You’re walking along a path through the woods when you happen upon a small mass of land protruding out of the ground. You think very little of it until, suddenly, the ground begins to hum beneath your feet. You see steam peaking out from the hill as you approach. The steam grows thick and rises higher and higher in urgent swirls. Suddenly, without warning, water bursts out and flies into the air. Fifty feet…no, one hundred…no, two hundred feet into the air the water flies up and spreads out over the sky. This may sound like the beginning of a doomsday movie, but it’s actually a naturally occurring phenomenon known as a Geyser.

The word Geyser is derived from Geysir, a name given by Icelanders in the seventeenth century to an intermittently discharging hot spring in southwest Iceland. Most of us can picture the sight of steam rising up in a violent fashion, but what actually is a Geyser? These natural wonders result from the heating of groundwater by shallow bodies of magma, so they generally occur in areas that have seen some volcanic activity in the past. They’re extremely rare because they require four very specific components to form- hot rocks below the ground, a source of groundwater, a subsurface water reservoir, and fissures to deliver the water to the surface. When water boils beneath the surface, gas or steam bubbles form which causes the water to shoot through the vent of the Geyser. It’s kind of like when steam rises as you boil some tea on the stove.

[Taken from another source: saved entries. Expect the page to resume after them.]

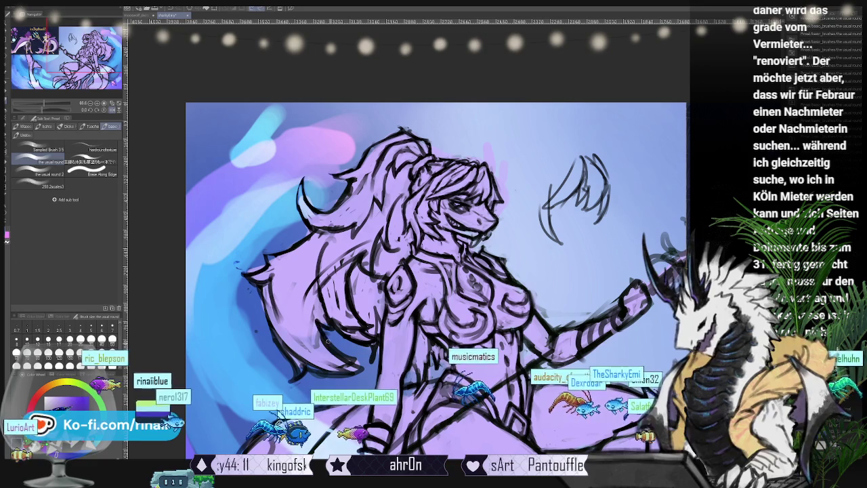
- Draw the long staff diagonally from the raised hand down past the seated body
left_click_drag(276, 367, 263, 366)
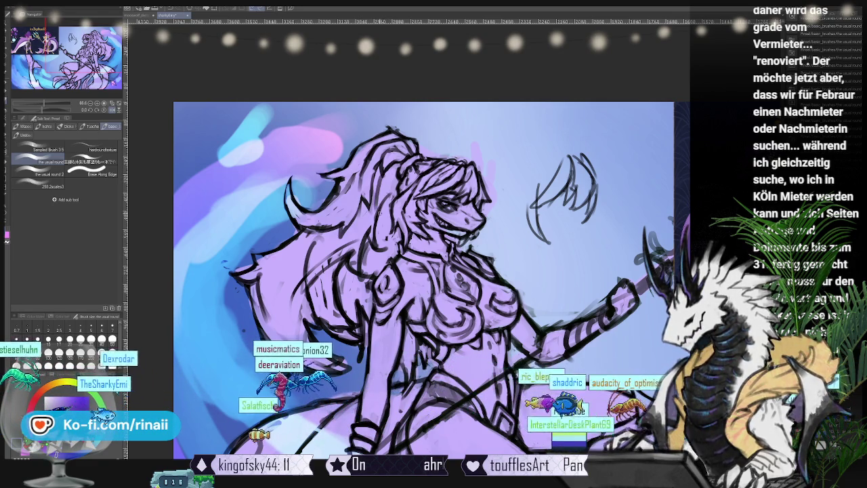
left_click_drag(420, 285, 391, 273)
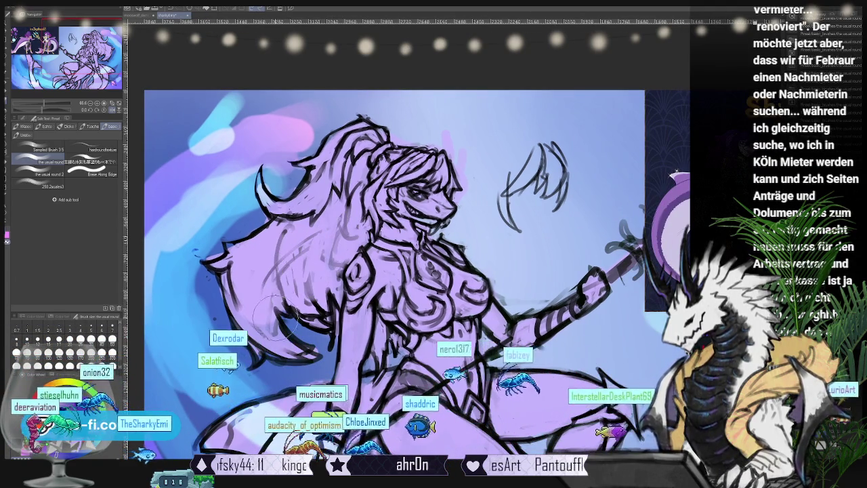
- Back on the round brush set, thicken the face, hair and upper body outlines
key("b")
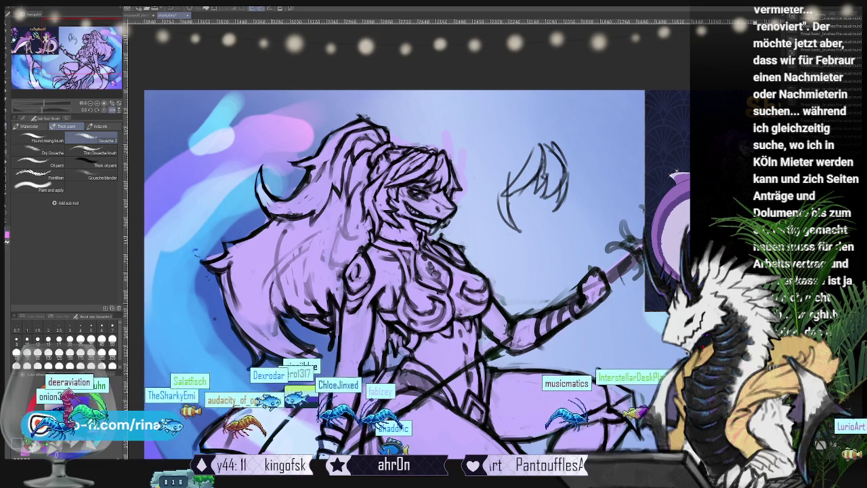
key("b")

Because they require such specific conditions to occur, there are only around 1,000 Geysers worldwide and 300 of those are located in Yellowstone. The remaining Geysers mainly occur in Russia, Chile, New Zealand, and Iceland. You may be surprised to learn though that Geysers typically erupt irregularly and infrequently. There are only a few that erupt often, one is “Old Faithful” at Yellowstone, which was given its name for just that reason. This Geyser will typically erupt every 60-90 minutes, but its eruptions have begun to slow over time.

Yellowstone

Speaking of Yellowstone, this is the home of the world’s largest Geyser, Steamboat Geyser. Some of its eruptions have gone up to 400 feet into the air. It likely won’t be the main attraction of a visit to this park, however, because it erupts very rarely- only around a dozen times within the past twenty years. Waimangu Geyser in New Zealand used to be the tallest in the world, blasting water roughly 1600 feet into the air. It was, however, hit by a landslide which altered the hydrology so it hasn’t erupted since 1902.

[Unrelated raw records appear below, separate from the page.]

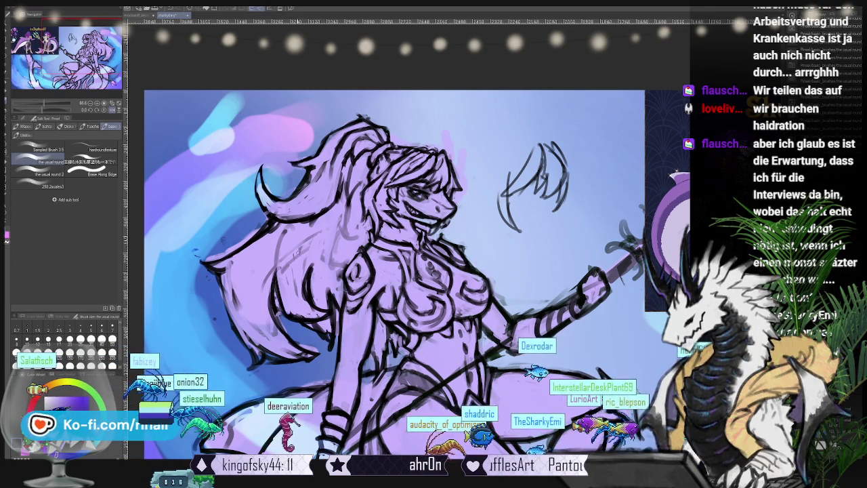
left_click_drag(406, 237, 362, 262)
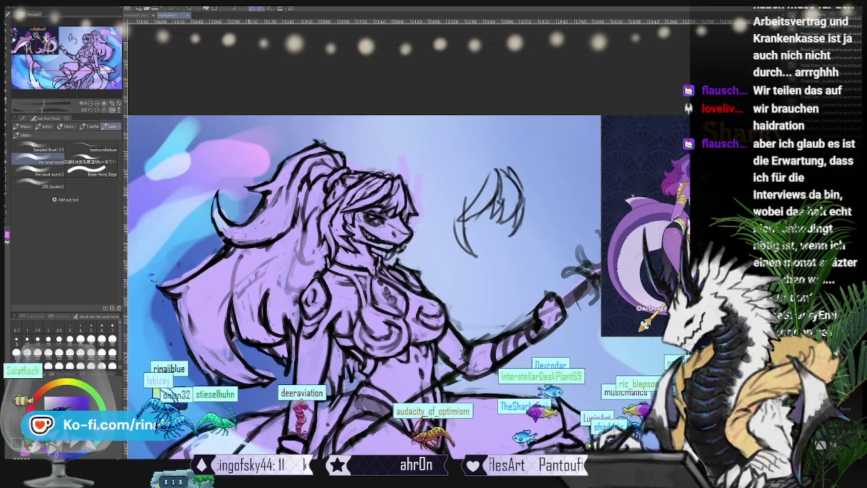
- Reframe the artwork and mirror the sketch view horizontally with H
scroll(407, 258, "up", 1)
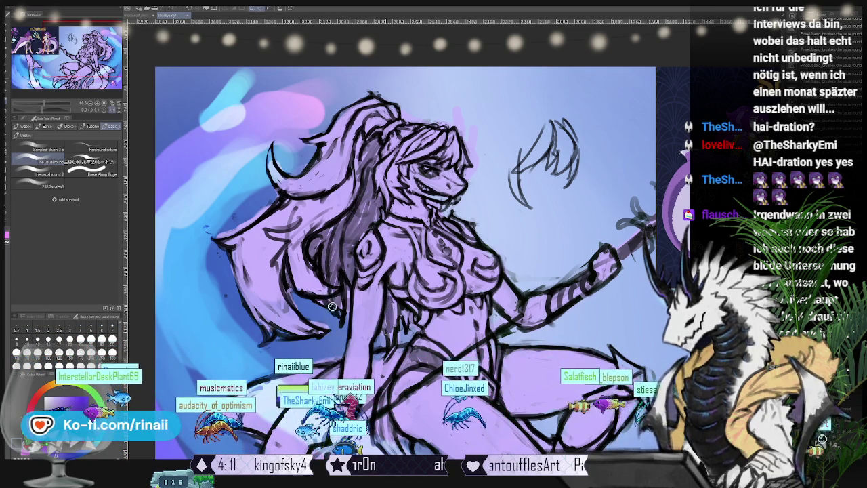
left_click_drag(335, 290, 305, 317)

According to the USGS, because the process of Geyser eruptions is similar to that of volcanic ones, by studying geysers we may better learn how to predict when volcanic eruptions will occur. This is especially helpful because, since Geyser eruptions are far more frequent than volcanic ones, there is much more of an opportunity to study them and collect data without the dangers as well.

Yellowstone Geyser

There are several natural phenomena that happen on Earth that happen virtually nowhere else. Are Geysers among these phenomena? Yes and no. There has yet to be evidence of Geysers discovered on other planets so, similarly to plate tectonics, it may be unique to Earth. However, one of Jupiter’s moons, Lo, has eruptions of frozen water particles and other gases through vents in its surface. In addition, Triton (a moon on Neptune) and Enceladus (a moon on Saturn) have cold Geysers called ‘cryovolcanoes.’ Yes, that does sound like a Doctor Doom invention, but we believe it’s far more likely that they occur naturally, erupting from pools of liquid water a short distance from the moon’s surface.

Though Geysers may make our world seem fragile and breakable, they’re actually just a part of nature that’s seemingly unique to the Earth (as of the writing of this article, that is). We may not have everyone convinced of their value, but water you going to do?